Truly, it’s disheartening to see that an overwhelming majority of the women surveyed don’t identify as feminists when 54 per cent of those same women say they are earning less than they deserve, 55 per cent say they are earning less than their partner (although gender is not specified), and 44 per cent say they are behind where they thought they’d be in their careers. It’s disheartening to see that they don’t identify as feminists when 73 per cent don’t think they look good naked. Many women surveyed revealed that they feel guilty and depressed.

Chatelaine wonders if feminism might have a branding problem. This argument isn’t new; remember when Elle UK tried to rebrand the word in 2013?

Branding. As though the idea of the social, economic and political equality of the sexes is an idea that needs packaging, marketing, selling.

Very often, women’s reasons for balking at the term are rooted in misinformation and persistent, cartoonish stereotypes about feminists. “I’m not a feminist because I love men.” Or, “I’m not a feminist because I’m not angry.” Or, “BLAH BLAH SOMETHING ABOUT BRA BURNING BLAH.”

You know, the kind of stereotypes that are created and then perpetuated by a culture steeped in misogyny. The kind of stereotypes that are reinforced by people who are absolutely terrified by the idea women might actually claim some power in our world. Or by people who are fond of the phrase “that’s just how things are.” Or by TV shows and films. The kind of stereotypes that are oh-so-easy to internalize, especially if you’ve been raised to be “a nice girl.”

And then there are the women who would love to claim the label but are afraid to. I mean, we’ve all seen how feminists are treated — online and off.
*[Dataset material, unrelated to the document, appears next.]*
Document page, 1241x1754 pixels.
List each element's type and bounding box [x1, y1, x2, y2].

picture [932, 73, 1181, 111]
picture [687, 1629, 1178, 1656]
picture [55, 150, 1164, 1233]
But what do we really mean when we talk about “rebranding feminism”? Because too often, we aren’t talking about making feminism more inclusive for women — especially women of colour, trans women and other women who are boxed out of the movement.
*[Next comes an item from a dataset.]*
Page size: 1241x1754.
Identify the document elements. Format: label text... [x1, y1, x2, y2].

No, often what we’re talking about is making feminism more palatable for a society that actively condones and promotes misogyny. People will occasionally suggest that the solution lies in doing away with the word feminist altogether, suggesting we replace it with words such as equalist, humanist. Terms that are ostensibly about inclusivity — but for whom? Mostly, these terms soften a word that has been deemed “too aggressive.”

I don’t want my feminism to be cuddly. I want it to have teeth and claws. I want it to get shit done so that one day, we won’t need it anymore.
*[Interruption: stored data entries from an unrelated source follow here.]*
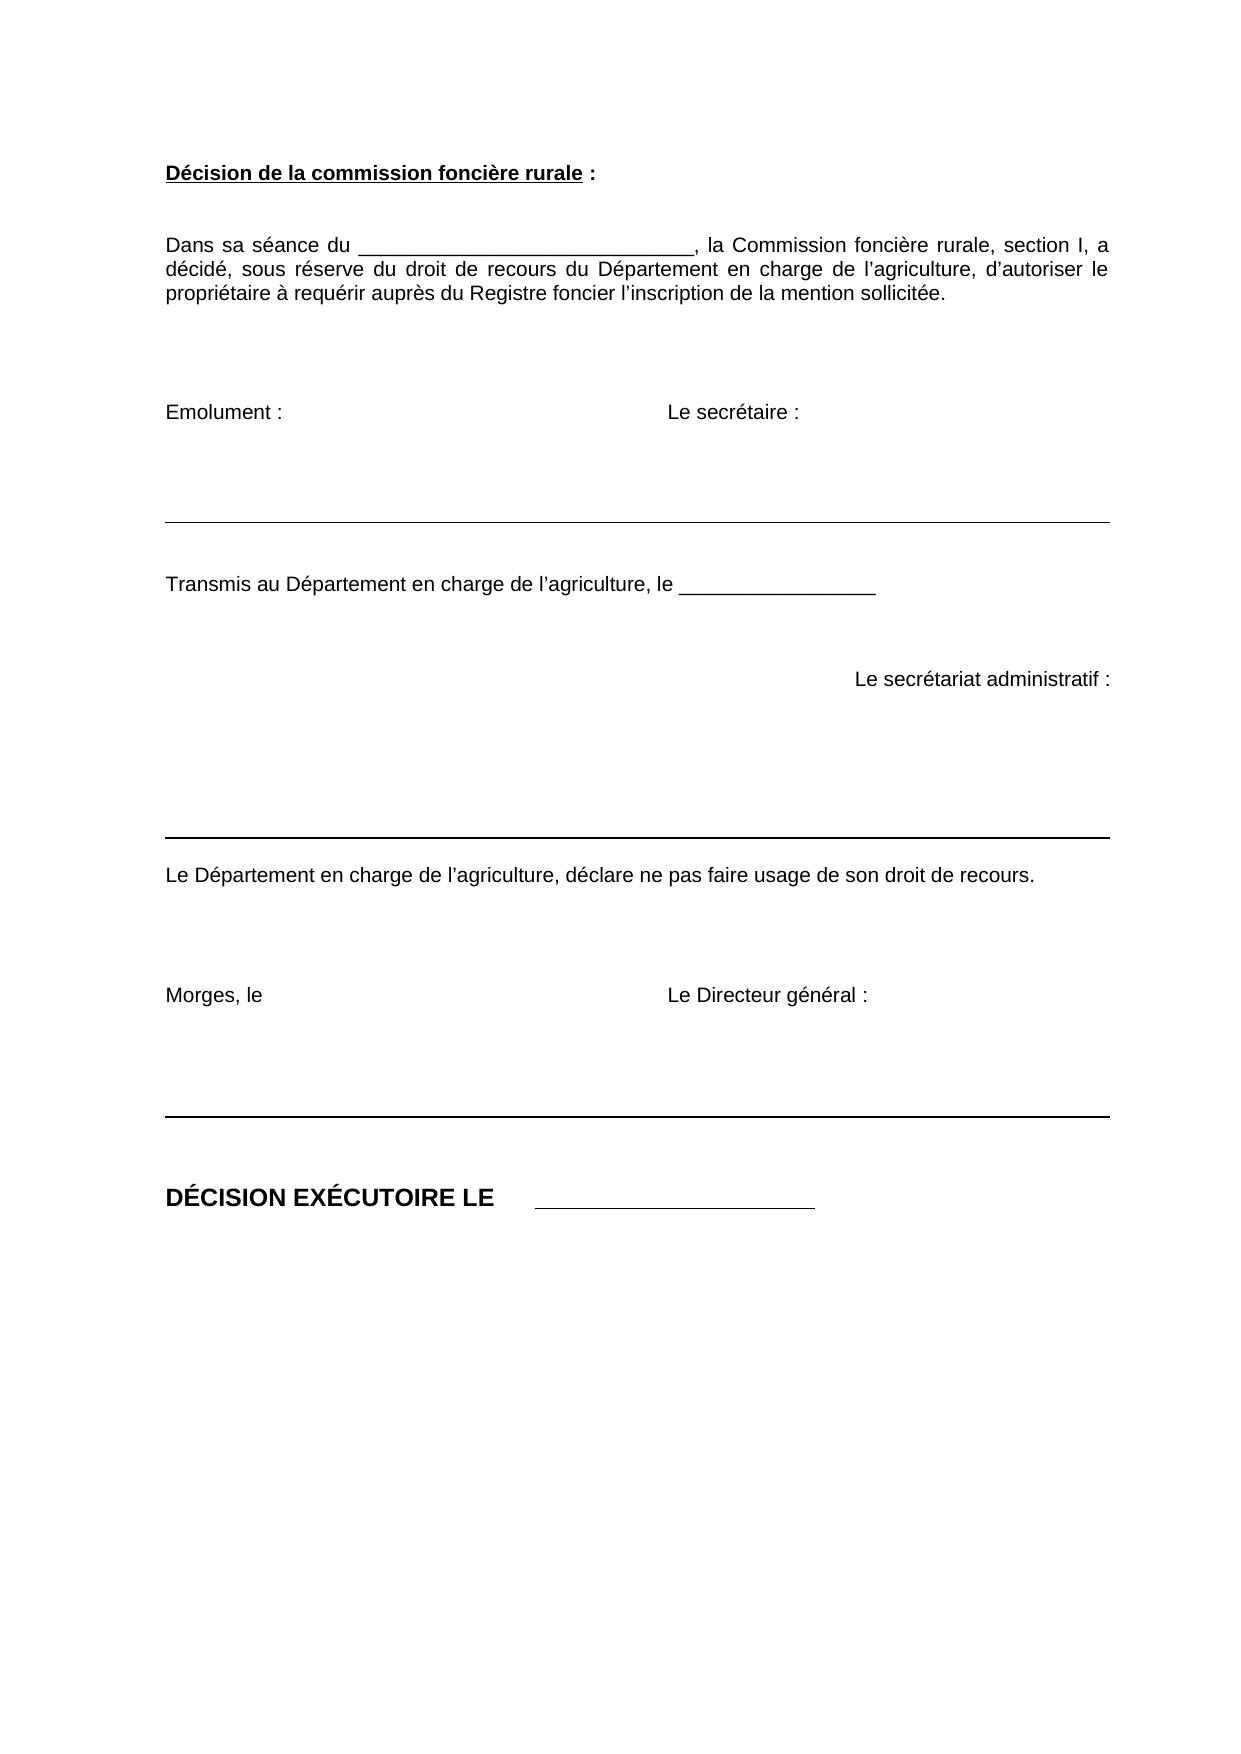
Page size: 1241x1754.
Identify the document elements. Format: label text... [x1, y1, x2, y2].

text Décision de la commission foncière rurale : [165, 161, 1110, 184]
text Emolument : Le secrétaire : [165, 400, 1110, 424]
text Le Département en charge de l’agriculture, déclare ne pas faire usage de son droit de recours. [165, 863, 1110, 887]
text Transmis au Département en charge de l’agriculture, le _________________ [165, 571, 1110, 595]
text Le secrétariat administratif : [165, 667, 1110, 691]
text Dans sa séance du _____________________________, la Commission foncière rurale, section I, a décidé, sous réserve du droit de recours du Département en charge de l’agriculture, d’autoriser le propriétaire à requérir auprès du Registre foncier l’inscription de la mention sollicitée. [165, 232, 1110, 304]
text Morges, le Le Directeur général : [165, 982, 1110, 1006]
text décision exécutoire le [165, 1182, 1110, 1211]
In a video message to Swedish teens, Adichie says:

I’m a feminist because I want to live in a world that is more just. I’m a feminist because I want to live in a world where a woman is never told that she can or cannot or should or should not do anything because she is a woman. I want to live in a world where men and women are happier. Where they are not constrained by gender roles. I want to live in a world where men and women are truly equal. And that’s why I’m a feminist.

That’s why I’m a feminist. And that’s why you should be, too.